In cooperation with local health departments, the physician should educate families about the following:

  • Causes and effects of lead poisoning

  • Relationship between blood lead level and anticipated medical or neuropsychological problems

  • Importance of follow-up or serial blood lead level determinations to monitor effects of treatment and environmental lead abatement

  • Identifying and eliminating possible sources of lead exposure

  • Increased lead absorption in patients with iron-deficiency anemia

  • Local resources about lead exposure and treatment

All patients must be educated in lead avoidance. The termination of exposure to lead is imperative. In particular, workers should be educated regarding the health risks of lead and sources that may cause poisoning.
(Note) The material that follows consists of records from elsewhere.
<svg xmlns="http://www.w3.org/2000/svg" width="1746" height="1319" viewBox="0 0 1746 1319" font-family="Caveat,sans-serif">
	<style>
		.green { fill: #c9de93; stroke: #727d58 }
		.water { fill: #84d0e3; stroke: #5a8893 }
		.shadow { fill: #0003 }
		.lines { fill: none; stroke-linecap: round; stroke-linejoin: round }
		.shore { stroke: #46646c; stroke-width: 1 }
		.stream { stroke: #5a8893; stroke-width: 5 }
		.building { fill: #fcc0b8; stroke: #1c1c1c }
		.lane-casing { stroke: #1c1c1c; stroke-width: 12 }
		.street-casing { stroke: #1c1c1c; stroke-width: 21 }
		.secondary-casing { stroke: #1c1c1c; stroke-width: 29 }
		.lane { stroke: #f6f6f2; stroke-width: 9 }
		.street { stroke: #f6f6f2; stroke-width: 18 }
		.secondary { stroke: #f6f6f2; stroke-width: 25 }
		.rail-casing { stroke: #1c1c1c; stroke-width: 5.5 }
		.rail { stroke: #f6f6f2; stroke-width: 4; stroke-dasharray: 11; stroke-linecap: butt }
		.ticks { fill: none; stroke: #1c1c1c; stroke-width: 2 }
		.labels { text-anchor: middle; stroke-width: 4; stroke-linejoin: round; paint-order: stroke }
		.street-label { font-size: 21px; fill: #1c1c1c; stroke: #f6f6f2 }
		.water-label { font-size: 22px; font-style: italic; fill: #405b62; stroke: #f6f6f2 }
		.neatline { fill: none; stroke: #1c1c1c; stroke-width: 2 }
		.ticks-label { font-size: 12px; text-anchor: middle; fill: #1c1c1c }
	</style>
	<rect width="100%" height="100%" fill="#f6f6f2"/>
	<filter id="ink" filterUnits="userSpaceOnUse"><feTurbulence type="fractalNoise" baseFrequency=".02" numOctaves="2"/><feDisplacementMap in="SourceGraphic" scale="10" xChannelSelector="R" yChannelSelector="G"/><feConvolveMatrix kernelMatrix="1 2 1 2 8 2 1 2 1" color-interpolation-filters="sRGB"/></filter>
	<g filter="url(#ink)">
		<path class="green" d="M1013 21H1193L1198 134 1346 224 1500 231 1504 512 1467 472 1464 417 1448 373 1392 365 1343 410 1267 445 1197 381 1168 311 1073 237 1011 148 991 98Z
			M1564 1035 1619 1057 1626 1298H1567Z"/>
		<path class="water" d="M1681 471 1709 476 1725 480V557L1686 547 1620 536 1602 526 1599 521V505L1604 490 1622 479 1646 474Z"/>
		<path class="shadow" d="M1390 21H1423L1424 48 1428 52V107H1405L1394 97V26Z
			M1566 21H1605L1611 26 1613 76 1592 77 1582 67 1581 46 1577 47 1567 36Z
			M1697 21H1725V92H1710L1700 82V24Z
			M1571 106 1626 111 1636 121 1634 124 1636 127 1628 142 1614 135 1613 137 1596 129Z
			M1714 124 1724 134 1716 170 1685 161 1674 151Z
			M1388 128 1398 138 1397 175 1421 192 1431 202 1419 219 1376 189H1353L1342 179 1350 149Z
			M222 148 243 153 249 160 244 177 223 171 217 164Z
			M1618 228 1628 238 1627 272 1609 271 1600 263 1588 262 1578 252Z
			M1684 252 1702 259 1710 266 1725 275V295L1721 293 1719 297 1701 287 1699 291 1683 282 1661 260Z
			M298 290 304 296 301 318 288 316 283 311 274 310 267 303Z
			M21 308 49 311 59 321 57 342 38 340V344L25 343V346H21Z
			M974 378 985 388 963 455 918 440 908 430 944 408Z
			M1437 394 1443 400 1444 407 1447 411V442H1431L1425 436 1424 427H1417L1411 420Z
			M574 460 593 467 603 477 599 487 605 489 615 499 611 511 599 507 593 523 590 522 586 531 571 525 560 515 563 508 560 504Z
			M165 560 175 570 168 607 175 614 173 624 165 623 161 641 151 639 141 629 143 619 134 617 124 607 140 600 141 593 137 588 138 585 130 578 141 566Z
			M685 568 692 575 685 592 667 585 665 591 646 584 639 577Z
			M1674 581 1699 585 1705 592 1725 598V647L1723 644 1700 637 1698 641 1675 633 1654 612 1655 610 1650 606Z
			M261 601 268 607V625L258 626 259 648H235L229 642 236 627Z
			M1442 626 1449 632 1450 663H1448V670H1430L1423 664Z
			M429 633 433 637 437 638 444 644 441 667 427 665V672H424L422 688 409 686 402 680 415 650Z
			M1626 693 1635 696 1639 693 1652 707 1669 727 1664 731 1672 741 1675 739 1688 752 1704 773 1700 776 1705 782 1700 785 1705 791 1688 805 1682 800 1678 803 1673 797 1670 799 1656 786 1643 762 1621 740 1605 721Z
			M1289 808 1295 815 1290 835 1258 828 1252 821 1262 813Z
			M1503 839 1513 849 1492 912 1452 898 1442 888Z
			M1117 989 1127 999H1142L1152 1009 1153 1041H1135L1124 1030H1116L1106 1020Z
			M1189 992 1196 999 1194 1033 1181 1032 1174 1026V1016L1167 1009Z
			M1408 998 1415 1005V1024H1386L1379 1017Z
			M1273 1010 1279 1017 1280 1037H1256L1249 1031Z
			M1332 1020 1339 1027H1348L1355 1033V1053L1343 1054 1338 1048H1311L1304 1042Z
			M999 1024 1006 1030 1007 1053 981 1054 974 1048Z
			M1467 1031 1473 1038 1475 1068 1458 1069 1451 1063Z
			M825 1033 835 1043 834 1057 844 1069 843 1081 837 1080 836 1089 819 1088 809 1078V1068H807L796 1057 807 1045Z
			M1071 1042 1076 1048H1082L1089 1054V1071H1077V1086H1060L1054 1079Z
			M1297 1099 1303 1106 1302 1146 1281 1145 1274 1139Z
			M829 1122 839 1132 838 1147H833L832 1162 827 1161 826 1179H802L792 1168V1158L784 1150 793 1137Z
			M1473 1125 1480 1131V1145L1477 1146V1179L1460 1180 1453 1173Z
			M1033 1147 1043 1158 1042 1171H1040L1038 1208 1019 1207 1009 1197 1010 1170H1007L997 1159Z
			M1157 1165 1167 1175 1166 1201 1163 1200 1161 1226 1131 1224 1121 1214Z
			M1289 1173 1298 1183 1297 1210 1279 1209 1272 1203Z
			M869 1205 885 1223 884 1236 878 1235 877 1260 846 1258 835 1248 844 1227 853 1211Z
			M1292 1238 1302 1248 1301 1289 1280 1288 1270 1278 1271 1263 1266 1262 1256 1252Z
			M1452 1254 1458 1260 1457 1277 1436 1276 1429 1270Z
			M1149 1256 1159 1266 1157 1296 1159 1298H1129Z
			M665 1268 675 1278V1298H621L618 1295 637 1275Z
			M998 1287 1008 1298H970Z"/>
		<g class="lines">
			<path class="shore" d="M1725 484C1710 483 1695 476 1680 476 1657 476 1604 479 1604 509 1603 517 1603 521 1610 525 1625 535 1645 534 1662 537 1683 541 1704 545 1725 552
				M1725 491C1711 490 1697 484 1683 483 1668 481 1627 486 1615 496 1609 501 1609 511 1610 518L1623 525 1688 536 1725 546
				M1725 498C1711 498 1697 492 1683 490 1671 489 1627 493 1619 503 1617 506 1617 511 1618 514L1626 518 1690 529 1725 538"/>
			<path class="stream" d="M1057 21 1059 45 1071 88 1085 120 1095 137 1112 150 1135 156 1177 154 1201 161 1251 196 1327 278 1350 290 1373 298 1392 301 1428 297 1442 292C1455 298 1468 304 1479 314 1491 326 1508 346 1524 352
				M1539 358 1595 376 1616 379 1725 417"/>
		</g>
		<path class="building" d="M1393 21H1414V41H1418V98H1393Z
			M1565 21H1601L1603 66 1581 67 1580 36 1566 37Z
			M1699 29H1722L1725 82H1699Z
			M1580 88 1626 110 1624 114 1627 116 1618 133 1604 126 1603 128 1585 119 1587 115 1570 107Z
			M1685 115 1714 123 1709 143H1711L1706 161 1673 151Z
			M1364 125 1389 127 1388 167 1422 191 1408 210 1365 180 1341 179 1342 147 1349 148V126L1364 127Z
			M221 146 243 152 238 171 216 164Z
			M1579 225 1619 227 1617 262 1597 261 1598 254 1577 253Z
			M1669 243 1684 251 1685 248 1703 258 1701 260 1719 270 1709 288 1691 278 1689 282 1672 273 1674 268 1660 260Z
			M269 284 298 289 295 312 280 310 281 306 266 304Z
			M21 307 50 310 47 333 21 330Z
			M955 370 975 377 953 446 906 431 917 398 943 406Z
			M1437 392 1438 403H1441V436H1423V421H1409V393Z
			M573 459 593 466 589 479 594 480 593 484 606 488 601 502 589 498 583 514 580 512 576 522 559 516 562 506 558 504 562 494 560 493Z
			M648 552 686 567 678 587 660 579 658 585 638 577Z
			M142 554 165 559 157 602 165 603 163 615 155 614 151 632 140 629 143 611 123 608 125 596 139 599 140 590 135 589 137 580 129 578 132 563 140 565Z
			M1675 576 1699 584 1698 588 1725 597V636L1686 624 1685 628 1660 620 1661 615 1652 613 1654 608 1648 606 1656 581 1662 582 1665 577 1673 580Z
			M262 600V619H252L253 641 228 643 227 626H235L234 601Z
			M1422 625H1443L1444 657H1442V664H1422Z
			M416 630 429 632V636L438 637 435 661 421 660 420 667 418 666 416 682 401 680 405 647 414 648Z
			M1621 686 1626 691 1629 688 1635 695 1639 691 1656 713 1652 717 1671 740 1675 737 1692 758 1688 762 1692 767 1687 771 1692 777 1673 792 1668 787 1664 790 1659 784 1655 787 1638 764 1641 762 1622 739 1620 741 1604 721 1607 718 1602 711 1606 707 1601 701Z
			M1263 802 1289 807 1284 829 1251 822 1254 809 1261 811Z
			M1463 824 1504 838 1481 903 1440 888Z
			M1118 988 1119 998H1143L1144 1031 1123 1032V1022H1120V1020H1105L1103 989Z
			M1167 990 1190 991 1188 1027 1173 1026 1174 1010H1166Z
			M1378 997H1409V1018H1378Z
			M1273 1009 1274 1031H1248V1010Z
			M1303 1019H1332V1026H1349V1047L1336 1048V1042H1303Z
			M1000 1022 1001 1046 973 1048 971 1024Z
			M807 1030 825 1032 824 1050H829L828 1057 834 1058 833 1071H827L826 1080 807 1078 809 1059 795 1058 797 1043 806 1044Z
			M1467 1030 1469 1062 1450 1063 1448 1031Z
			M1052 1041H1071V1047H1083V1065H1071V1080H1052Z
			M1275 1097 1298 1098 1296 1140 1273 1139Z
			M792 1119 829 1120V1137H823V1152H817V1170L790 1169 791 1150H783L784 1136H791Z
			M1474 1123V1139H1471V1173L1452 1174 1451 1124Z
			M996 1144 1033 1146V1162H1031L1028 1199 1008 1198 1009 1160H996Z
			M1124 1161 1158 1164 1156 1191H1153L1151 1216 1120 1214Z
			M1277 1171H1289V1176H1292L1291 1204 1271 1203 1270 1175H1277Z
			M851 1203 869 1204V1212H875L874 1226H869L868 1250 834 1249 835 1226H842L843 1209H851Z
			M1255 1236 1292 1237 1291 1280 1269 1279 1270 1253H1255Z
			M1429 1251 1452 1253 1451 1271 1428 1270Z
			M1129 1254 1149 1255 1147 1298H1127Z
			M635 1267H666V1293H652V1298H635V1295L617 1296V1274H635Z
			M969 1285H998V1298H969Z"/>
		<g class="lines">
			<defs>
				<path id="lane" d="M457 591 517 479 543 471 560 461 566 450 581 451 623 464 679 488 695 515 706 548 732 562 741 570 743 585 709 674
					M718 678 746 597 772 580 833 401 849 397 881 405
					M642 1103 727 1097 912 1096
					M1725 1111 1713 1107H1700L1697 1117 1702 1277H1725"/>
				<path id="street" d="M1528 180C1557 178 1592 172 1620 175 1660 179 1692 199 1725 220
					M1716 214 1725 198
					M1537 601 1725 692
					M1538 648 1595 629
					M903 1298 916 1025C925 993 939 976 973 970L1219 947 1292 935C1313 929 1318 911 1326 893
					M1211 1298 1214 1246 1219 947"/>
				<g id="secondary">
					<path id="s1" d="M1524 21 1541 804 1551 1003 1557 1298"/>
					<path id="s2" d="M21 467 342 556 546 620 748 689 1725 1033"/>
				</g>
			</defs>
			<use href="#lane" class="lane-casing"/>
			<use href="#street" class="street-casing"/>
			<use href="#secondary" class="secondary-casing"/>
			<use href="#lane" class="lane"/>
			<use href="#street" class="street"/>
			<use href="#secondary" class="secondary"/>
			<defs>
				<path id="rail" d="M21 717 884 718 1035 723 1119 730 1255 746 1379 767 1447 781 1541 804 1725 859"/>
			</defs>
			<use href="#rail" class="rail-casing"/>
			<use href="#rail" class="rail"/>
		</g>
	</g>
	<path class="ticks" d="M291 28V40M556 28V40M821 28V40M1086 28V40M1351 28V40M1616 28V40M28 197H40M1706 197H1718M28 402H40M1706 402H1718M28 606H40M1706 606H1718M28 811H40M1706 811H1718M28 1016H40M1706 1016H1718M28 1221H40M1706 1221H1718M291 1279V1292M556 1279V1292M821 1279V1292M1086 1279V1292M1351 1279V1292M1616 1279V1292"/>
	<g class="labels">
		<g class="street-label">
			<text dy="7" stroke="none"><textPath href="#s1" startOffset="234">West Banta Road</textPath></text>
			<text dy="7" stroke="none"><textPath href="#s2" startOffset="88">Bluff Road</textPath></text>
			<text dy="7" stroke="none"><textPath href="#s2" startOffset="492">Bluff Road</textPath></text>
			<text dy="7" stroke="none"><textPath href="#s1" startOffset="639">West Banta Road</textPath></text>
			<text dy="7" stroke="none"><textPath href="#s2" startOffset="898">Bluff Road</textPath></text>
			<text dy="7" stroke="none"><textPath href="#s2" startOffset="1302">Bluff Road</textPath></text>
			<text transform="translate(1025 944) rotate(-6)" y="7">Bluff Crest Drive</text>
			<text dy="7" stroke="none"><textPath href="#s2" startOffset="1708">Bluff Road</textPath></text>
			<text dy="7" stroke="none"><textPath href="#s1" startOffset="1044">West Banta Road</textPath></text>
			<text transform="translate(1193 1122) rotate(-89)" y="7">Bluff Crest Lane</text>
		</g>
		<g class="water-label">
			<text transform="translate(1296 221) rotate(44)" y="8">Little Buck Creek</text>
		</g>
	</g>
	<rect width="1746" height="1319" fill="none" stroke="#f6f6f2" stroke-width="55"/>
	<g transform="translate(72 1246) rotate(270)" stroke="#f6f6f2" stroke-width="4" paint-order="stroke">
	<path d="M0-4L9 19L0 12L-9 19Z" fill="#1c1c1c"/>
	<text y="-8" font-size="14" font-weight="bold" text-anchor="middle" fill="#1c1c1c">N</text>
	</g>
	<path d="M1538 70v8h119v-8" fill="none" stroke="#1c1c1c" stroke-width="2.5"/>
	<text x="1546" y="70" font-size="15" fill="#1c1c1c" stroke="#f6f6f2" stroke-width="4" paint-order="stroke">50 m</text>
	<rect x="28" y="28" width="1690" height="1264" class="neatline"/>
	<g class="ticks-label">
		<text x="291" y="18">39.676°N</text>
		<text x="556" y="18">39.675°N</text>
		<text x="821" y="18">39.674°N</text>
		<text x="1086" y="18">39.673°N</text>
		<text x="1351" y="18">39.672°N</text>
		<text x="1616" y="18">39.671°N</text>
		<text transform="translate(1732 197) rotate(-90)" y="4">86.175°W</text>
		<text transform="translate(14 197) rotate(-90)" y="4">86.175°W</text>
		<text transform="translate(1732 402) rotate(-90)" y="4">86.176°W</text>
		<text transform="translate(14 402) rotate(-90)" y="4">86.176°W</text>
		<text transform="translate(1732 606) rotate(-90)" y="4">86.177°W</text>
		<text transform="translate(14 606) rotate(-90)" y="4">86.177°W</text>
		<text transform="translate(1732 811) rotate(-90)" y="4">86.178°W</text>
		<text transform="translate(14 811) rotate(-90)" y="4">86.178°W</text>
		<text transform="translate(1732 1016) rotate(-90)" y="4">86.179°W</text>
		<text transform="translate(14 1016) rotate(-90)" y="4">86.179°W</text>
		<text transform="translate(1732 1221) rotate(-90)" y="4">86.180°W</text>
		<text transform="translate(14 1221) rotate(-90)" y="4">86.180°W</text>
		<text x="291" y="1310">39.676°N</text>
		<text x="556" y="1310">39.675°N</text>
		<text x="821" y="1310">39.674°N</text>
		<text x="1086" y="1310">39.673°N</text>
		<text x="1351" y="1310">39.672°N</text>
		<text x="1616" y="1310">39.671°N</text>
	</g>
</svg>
A good, substantial diet is important; lead absorption is increased when a diet rich in fats is consumed. Also, diets low in iron, calcium, and vitamin C increase the likelihood of lead absorption and resultant lead poisoning. Dietary fiber helps promote good peristalsis and decreases the opportunity for lead absorption; thus, at least 15 g of dietary fiber is suggested for children each day.